CS113 Lab 11: Let’s hash it out

Due Thursday December 8th, before midnight, for extra credit

Goals

  • Read data from a file

  • Use ArrayList and HashMap to analyze text

You are given input files for this assignment. Check your dropbox to get started!
This is an Extra Credit assignment! But to receive the extra credit, you must submit the full assignment. Partial submissions will not be accepted.

1. Word

In a file, Word.java, implement a class that stores a word along with a count.

Data

  • private String text: a single word

  • private int count: the number of times the word appears

Methods

  • Constructor public Word(String text): should initialize the text and set the count to zero

  • public void incrementCount(): increments count by one

  • public int getCount(): returns the count

  • public void setCount(int c): sets the count

  • public String toString(): returns a string representation of the word, for example, "Text: 0"

Below is an implementation of main that tests the functions in your class.

  public static void main(String[] args) {
    Word word = new Word("Test");
    System.out.println(word); // should print "Test: 0"

    word.incrementCount();
    System.out.println(word); // should print "Test: 1"

    word.setCount(10);
    System.out.println(word); // should print "Test: 10"
    System.out.println(word.getCount()); // should print "10"
  }

2. Word counts

In a file, WordCounts.java, implement a program that counts the number of times each word appears in a file. Your program should use command line arguments to load a filename, and threshold of counts, and (optionally) a list of words to ignore in the analysis.

For example, the following output runs WordCounts on the "Cat in the Hat". All words having counts greater than 10 are displayed.

$ java-introcs WordCounts catinhat.txt 10
The number of unique words is: 238
The number of words with counts greater than 10: 46
the: 97
and: 69
i: 59
not: 41
said: 39
you: 34
a: 33
to: 32
in: 27
we: 26
cat: 26
do: 25
that: 25
with: 24
is: 22
will: 21
then: 20
fish: 20
he: 18
things: 18
up: 17
on: 17
this: 16
so: 16
no: 16
they: 16
of: 16
look: 16
all: 15
can: 15
two: 15
like: 14
what: 14
at: 14
hat: 14
one: 13
our: 13
it: 13
have: 13
oh: 13
thing: 12
mother: 12
now: 11
them: 11
should: 11
down: 11

In the next example, we run WordCounts on the "Cat in the Hat" again, but this time we ignore small words, such as "the", "a", "he", etc.

$ java-introcs WordCounts catinhat.txt 10 ignorewords.txt
The number of unique words is: 179
The number of words with counts greater than 10: 17
cat: 26
will: 21
fish: 20
things: 18
up: 17
look: 16
no: 16
can: 15
two: 15
like: 14
hat: 14
oh: 13
our: 13
thing: 12
mother: 12
down: 11
should: 11

Requirements:

  • Use the class In, defined in java-introcs, to load the file, e.g. In file = new In(filename)

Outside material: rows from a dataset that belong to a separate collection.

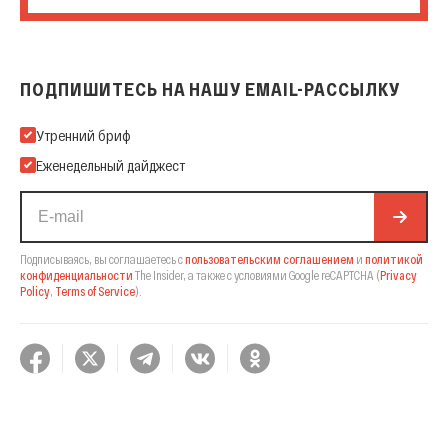
ПОДПИШИТЕСЬ НА НАШУ EMAIL-РАССЫЛКУ
Подпишитесь на нашу Email-рассылку
Утренний бриф
Еженедельный дайджест
Подписываясь, вы соглашаетесь с
пользовательским соглашением
и
политикой
конфиденциальности
The Insider,
а также с условиями Google reCAPTCHA
(
Privacy
Policy
,
Terms of Service
).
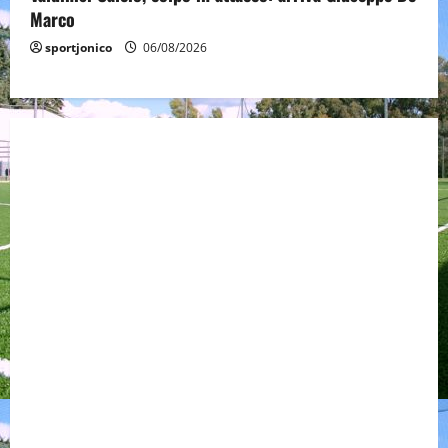
Marco
sportjonico
06/08/2026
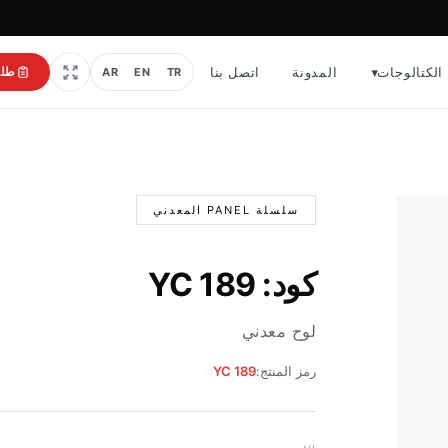
الكتالوجات
▾
المدونة
اتصل بنا
طل
AR
EN
TR
سلسلة PANEL المعدني
كود: YC 189
لوح معدني
رمز المنتج:
YC 189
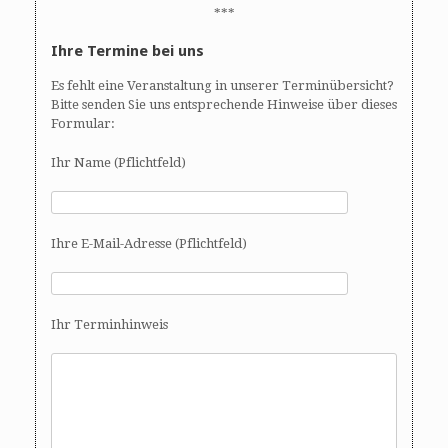
***
Ihre Termine bei uns
Es fehlt eine Veranstaltung in unserer Terminübersicht?
Bitte senden Sie uns entsprechende Hinweise über dieses
Formular:
Ihr Name (Pflichtfeld)
Ihre E-Mail-Adresse (Pflichtfeld)
Ihr Terminhinweis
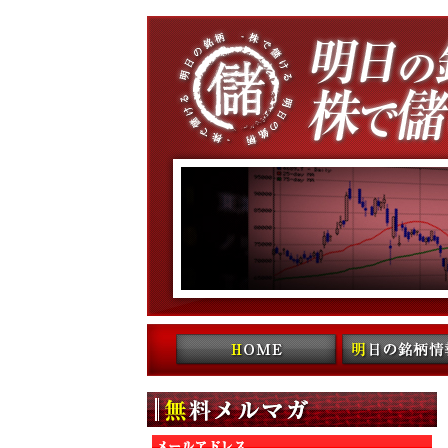
コンテンツへ移動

  • Your program should use command line arguments.

  • Use a HashMap to store <String,Word> pairs.

  • To sort, create an ArrayList<Word> that contains all words with count greater <NumWords>. Then use a sorting algorithm to sort from greatest to least counts.

  • You can load the list of "ignore" words into an ArrayList<String> using In. ArrayList<String> has a method contains that will return true if the list contains a word.

HINT: Convert all strings to lowercase and strip punctuation for each word before updating the counts in your HashMap. For example,

String text = file.readString();
text = text.toLowerCase();
text = text.replaceAll("[^a-z]", "");
You can output the number of times a word appears in a file using the command line. For example, to output the number of times "the" appears in a file, do grep -o -i -r "\bthe\b" catinhat.txt | wc -l. Embed "the" inbetween the "\b" symbols in the command.

Optional command line arguments

This assignment uses an optional command line argument. Below is example code for handling an optional argument and printing usage information if the user inputs the wrong number of command line arguments.

  public static void main(String[] args) {

    if (args.length < 2) {
      System.out.println("Usage: java-introcs WordCounts <filename> <NumWords> [<IgnoreWords>]");
      System.exit(0);
    }

    int N = Integer.parseInt(args[1]);
    String ignorefile = "";
    if (args.length == 3) {
      ignorefile = args[2];
    }

    // your work here
    // Only load the ignorefile if the filename is not empty
  }

More examples

Below is sample output using your program WordCount.java, `for the text, "tolstoy.txt".

"tolstoy.txt" is the same input you used in Assignment 04: Letter Frequency

3. What to hand-in

  1. The programs, Word.java and WordCount.java

  2. Make sure your programs have a header containing your name, date, and description.

  3. Make sure your program can run from the Dropbox directory. You should include the data files and any supporting files your program needs to run.

  4. No write-up is necessary for this submission — wlthough feel free to add one if you would like to communicate any feedback to us!

3.1. How to hand-in

  1. Copy your files to your dropbox, into the folder called A11.